After the protective film (or solder mask) of the flexible board is laminated, the bare copper surface to be soldered must be made of organic soldering preservatives (Organic Solderability Preservatives; OSP), hot air leveling (HASL), nickel gold or Electric nickel gold)
Quality control points on the surface of the rigid-flex board
Appearance: exposed copper, copper surface pinhole/dent/scratch/yin and yang color.
Most of the profile of high volume flexible board is mold-cutting.small volume is laser. The process is as follows:
Mold design → mold making → test beer → (first board) measurement of size → production.
When CNC the rigid-flex board, special attention should be paid to the uneven shape and rough edges caused by the easy distortion of the flexible part.
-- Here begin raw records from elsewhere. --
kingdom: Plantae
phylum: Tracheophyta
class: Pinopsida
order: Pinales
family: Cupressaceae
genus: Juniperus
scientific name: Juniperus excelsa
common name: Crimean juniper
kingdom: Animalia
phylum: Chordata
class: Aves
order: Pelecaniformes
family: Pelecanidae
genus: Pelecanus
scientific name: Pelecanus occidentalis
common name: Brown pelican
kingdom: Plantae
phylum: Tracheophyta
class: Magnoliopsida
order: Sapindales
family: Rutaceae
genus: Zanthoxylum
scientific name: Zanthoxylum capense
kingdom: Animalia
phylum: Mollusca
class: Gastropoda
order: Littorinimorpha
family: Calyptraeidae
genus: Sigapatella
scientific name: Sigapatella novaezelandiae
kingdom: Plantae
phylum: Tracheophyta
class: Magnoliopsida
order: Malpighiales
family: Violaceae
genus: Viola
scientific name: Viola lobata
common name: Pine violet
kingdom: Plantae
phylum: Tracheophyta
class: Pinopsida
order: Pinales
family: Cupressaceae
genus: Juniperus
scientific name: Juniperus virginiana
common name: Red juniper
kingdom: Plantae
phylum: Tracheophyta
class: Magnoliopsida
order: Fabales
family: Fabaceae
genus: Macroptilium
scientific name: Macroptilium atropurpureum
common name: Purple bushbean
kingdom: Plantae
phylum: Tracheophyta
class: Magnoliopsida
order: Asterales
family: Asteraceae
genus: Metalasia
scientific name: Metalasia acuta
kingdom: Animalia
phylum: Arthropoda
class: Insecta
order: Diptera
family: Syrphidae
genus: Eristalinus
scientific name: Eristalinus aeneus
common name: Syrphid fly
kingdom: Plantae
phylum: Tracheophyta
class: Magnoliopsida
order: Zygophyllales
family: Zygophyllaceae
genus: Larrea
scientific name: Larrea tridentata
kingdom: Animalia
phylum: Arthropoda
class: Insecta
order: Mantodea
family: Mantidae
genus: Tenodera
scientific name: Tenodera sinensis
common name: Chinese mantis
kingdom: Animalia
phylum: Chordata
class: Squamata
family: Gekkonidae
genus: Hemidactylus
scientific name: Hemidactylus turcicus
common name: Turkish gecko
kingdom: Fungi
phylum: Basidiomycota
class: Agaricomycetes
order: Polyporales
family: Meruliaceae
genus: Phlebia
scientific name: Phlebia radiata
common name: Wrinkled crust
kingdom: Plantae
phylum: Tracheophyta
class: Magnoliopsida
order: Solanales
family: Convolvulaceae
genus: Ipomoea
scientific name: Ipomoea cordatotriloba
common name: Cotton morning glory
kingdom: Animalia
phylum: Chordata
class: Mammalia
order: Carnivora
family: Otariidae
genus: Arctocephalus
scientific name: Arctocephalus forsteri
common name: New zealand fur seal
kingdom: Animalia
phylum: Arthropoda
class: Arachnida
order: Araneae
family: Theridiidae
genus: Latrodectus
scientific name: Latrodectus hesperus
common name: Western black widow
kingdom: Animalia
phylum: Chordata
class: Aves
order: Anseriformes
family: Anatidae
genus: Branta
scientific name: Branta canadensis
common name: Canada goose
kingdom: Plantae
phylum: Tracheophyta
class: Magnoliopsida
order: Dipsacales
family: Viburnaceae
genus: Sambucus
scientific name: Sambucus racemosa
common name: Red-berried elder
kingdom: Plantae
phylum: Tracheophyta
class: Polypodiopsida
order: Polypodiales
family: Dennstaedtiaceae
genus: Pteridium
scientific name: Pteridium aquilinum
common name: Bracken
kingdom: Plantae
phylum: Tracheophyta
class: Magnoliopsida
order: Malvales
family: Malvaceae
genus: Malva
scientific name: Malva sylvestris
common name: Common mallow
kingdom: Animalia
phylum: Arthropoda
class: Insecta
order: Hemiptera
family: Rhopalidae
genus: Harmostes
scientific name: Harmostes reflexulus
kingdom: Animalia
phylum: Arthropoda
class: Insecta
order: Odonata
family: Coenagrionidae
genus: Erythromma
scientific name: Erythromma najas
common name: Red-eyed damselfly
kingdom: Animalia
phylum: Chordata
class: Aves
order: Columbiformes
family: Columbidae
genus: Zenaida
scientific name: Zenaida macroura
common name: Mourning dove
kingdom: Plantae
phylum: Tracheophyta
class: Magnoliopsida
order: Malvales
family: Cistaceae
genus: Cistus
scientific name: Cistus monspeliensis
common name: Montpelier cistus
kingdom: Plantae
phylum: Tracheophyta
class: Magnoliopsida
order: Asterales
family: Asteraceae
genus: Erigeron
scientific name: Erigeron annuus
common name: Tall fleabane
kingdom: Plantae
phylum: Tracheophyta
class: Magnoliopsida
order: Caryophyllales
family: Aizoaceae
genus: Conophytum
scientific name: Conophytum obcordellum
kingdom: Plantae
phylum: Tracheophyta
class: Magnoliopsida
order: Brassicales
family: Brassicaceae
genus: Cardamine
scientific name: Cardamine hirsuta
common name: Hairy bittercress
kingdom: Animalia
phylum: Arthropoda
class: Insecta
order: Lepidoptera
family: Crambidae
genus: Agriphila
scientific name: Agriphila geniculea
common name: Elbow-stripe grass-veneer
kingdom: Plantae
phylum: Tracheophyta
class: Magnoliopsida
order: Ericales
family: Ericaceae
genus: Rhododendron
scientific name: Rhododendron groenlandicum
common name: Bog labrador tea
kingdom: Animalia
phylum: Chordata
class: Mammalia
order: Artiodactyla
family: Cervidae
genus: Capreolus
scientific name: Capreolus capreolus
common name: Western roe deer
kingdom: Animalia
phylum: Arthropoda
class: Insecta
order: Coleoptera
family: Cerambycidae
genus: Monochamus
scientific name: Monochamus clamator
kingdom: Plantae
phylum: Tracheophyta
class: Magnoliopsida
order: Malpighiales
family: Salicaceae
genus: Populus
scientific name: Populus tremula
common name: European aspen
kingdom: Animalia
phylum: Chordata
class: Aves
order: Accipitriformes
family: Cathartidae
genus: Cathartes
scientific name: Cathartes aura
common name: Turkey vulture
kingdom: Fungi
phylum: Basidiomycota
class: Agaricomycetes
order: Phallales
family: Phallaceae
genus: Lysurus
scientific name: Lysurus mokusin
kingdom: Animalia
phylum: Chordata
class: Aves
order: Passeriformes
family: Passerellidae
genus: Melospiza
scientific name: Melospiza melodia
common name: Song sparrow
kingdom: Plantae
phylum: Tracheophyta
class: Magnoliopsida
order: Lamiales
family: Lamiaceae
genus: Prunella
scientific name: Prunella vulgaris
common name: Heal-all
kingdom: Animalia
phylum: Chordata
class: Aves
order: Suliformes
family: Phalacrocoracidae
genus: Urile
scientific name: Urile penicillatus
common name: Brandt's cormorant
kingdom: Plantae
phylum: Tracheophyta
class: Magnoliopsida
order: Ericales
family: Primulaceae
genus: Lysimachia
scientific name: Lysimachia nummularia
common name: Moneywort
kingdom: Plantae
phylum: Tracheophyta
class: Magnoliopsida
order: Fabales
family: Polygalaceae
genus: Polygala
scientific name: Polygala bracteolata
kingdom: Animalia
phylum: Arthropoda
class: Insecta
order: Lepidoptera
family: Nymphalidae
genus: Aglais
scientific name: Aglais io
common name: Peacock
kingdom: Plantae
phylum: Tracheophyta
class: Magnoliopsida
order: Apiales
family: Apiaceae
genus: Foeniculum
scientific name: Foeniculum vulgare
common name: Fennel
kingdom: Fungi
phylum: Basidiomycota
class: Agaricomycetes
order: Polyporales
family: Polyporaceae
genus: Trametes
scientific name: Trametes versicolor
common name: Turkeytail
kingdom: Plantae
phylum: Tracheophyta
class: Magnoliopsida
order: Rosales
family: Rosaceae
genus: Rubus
In order to ensure the accuracy of the outline processing size, the process method of adding the gasket and the thickness of the rigid plate is adopted and should be fixed or compressed when CNC.
In addition, low feed and high speed will cause the edges of the board to be burnt. Meanwhile, the high feed and low speed will break the knife and the edge of the board.
Rigid-flex board and flexible board are glued to open windows, cover film open windows, base materials open windows, and reinforced processing with CNC and punching methods can also be used.
Manufacturing Flow for different Rigid-Flex PCB Project
Case 1: Motorola 1+2F+1 Mobile Display & Side Keys
PCB features: 1+HDI design, BGA Pitch: 0.5mm
Flex board thickness: 25um with IVH hole design, PCB thickness: 0.295 +/- 0.052 mm
Inner LW/SP: 3/3mil
Surface treatment: ENIG
Process flow of Rigid-Flex PCB 1
Case 2: Motorola 1+2F+1
PCB features: 1+HDI design
BGA Pitch: 0.5mm
Flex board thickness: 25um without IVH hole design, the whole
PCB thickness: 0.275+/-0.028mm
Inner LW/SP: 3/3mil
Surface treatment: ENIG + Silver Paste
Process flow of Rigid-Flex PCB 2
Summary of Rigid-Flex PCB
- The PCB design trend is the development of light and thin. In addition to high-density circuit design, there are also three-dimensional connection and assembly methods of rigid-flex PCB.
- The design structure of the flexible board and rigid-flex board is complicated, and the production process is difficult.
- The Cover-lay, No-Flow PP,and finished boards of the rigid-flex board need to be stamped with a mold. The mold size design and the size expansion control of the material are very critical.
- The material variety of the rigid-flex board is expensive.
- It is difficult to control the alignment accuracy of the rigid-flex board, and it requires high dimensional stability of the material.
- The manufacturing process of the rigid-flex PCB has strictrequirements for the operation workers.